I have no problem with the idea that criticism involves, at least in part, assessing a work of fiction or poetry for the way it carries out its inherent aesthetic intention. I have big problems with the idea that it involves bypassing the text and instead focusing on the "nature, quality, and context of the 'wish'" when that means identifying the author's ideas and beliefs as manifested in some direct statement of intent. (This could also amount to the critic him/herself taking the inherent "intention" and formulating it as an assertion of what the author clearly "meant to say.") I have especially big problems with this approach to criticism when it is devoted specifically to highlighting the political deficiencies of the "wish," which I assume, because of his straighforwardly announced commitment to political criticism, is the method of "illuminating the book and its context" Tony Christini has most in mind. At the very least, it is necessary from this perspective to be able to posit such a thing as the author's "intention," since otherwise only the most obviously polemical or otherwise inept fiction can be reduced to its putative political message.

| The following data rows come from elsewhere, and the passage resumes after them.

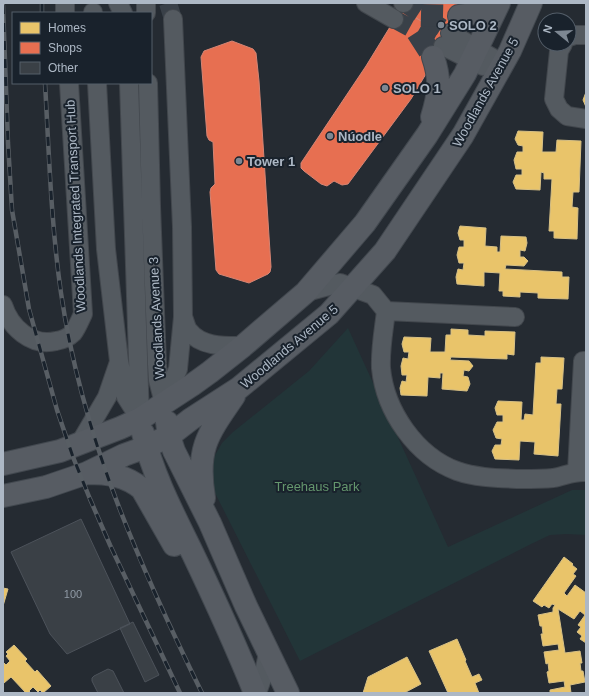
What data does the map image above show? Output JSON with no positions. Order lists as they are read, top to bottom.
{
  "streets": {
    "main road": ["Woodlands Avenue 5", "Woodlands Avenue 3"],
    "street": ["Woodlands Integrated Transport Hub"]
  },
  "crossings": [
    ["Woodlands Avenue 5", "Woodlands Avenue 3"]
  ],
  "parks": ["Treehaus Park"],
  "places": [
    "SOLO 2",
    "SOLO 1",
    "Núodle",
    "Tower 1"
  ],
  "house_numbers": ["100"],
  "legend": ["Homes", "Shops", "Other"],
  "north": "left"
}
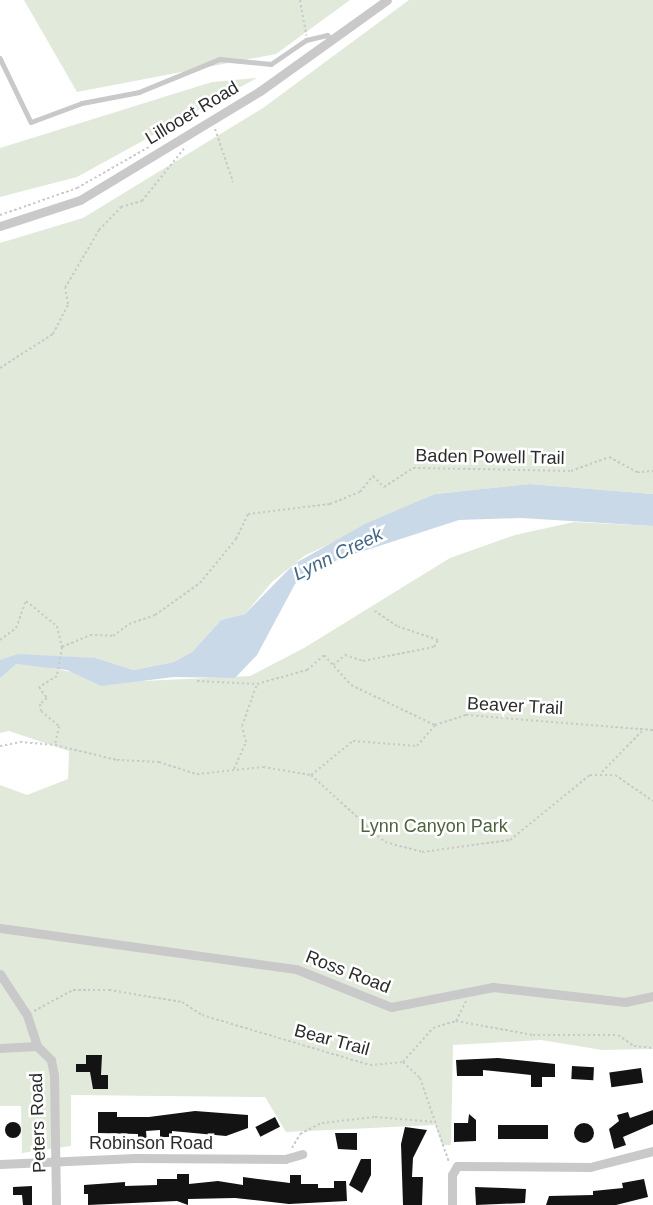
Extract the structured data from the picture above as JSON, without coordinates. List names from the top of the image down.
{
  "streets": {
    "street": [
      "Lillooet Road",
      "Ross Road",
      "Peters Road",
      "Robinson Road"
    ],
    "path": ["Baden Powell Trail", "Beaver Trail", "Bear Trail"]
  },
  "crossings": [
    ["Peters Road", "Robinson Road"]
  ],
  "water": ["Lynn Creek"],
  "parks": ["Lynn Canyon Park"]
}
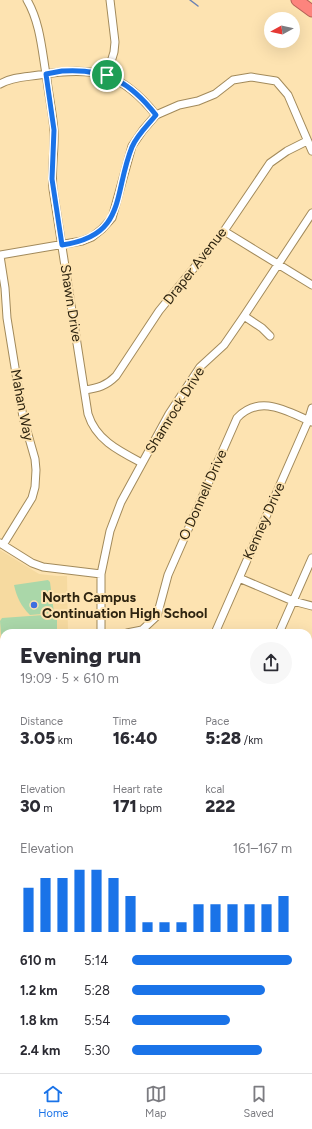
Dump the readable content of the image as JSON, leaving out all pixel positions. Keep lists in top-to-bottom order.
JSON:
{
  "streets": {
    "street": [
      "Draper Avenue",
      "Shawn Drive",
      "Mahan Way",
      "Shamrock Drive",
      "O Donnell Drive",
      "Kenney Drive"
    ]
  },
  "crossings": [
    ["Draper Avenue", "Shawn Drive"],
    ["Shawn Drive", "Shamrock Drive"],
    ["O Donnell Drive", "Kenney Drive"]
  ],
  "places": ["North Campus Continuation High School"],
  "north": "left",
  "page": {
    "heading": ["Evening run", "19:09 · 5 × 610 m"],
    "stats": [
      ["Distance", "3.05 km"],
      ["Time", "16:40"],
      ["Pace", "5:28 /km"],
      ["Elevation", "30 m"],
      ["Heart rate", "171 bpm"],
      ["kcal", "222"]
    ],
    "chart": ["Elevation", "161–167 m"],
    "list": [
      {
        "name": "610 m",
        "note": "5:14"
      },
      {
        "name": "1.2 km",
        "note": "5:28"
      },
      {
        "name": "1.8 km",
        "note": "5:54"
      },
      {
        "name": "2.4 km",
        "note": "5:30"
      }
    ],
    "tabs": ["Home", "Map", "Saved"]
  }
}
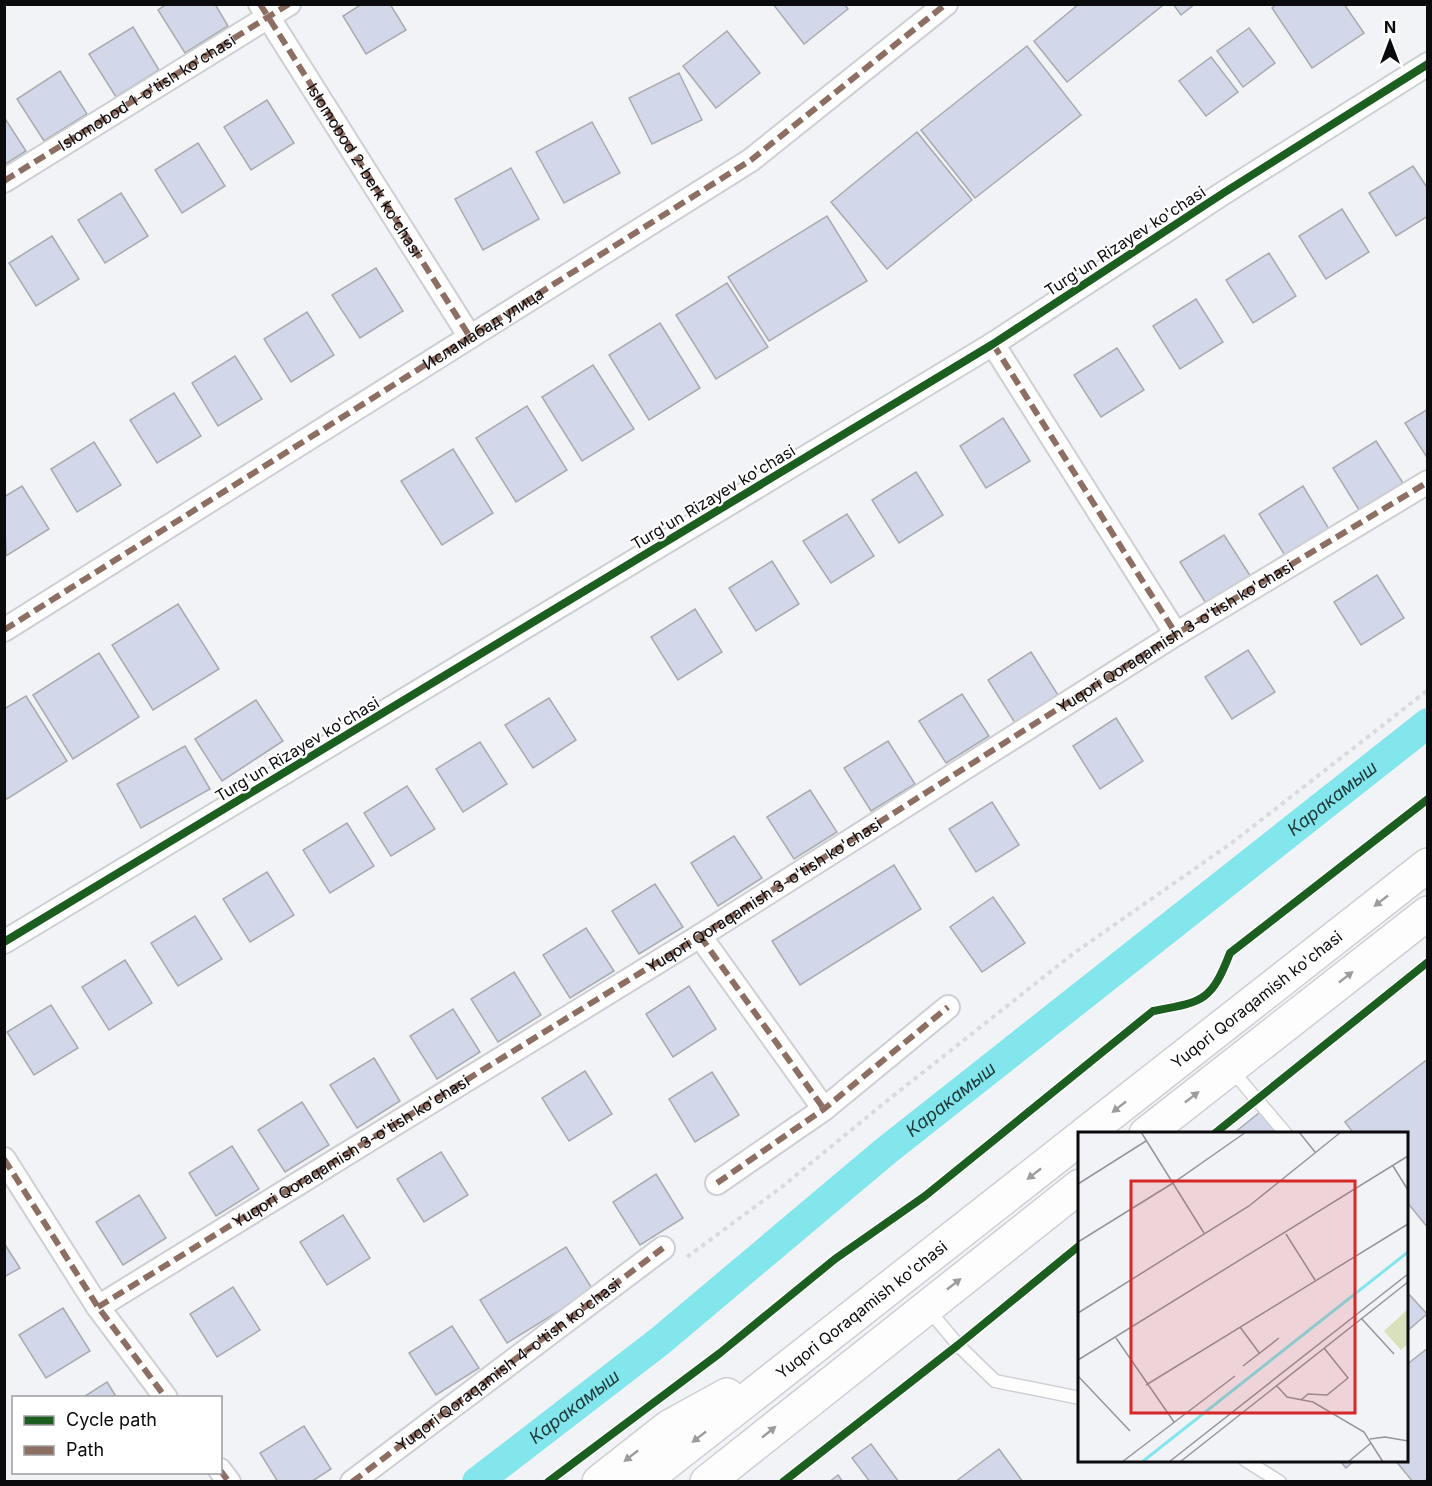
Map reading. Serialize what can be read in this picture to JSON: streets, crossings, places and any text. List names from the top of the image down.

A work of fiction either succeeds as a work of fiction, aesthetically compelling and free to insinuate "meaning" the author didn't intend but readers find apparent nevertheless, or it isn't. Appealing to the author's externally articulated "intention" can neither rescue a failed fiction from its flaws nor doom an otherwise rewarding work to the prison-house of the author's alleged ideological derelictions. Critics who refuse to "close their eyes and zip their lips" when it comes to such derelictions may or may not be advancing worthwhile political objectives, but they're not contributing anything of value to literature or to literary criticism. In most cases they're not even engaged in literary criticism. So I would amend Updike's rule: Try to perceive what the author's book has accomplished. Do not misperceive it as an artifact of the author's "intent." Judge it according to standards appropriate to the sort of thing it is, not to the sort of thing you'd like it to be.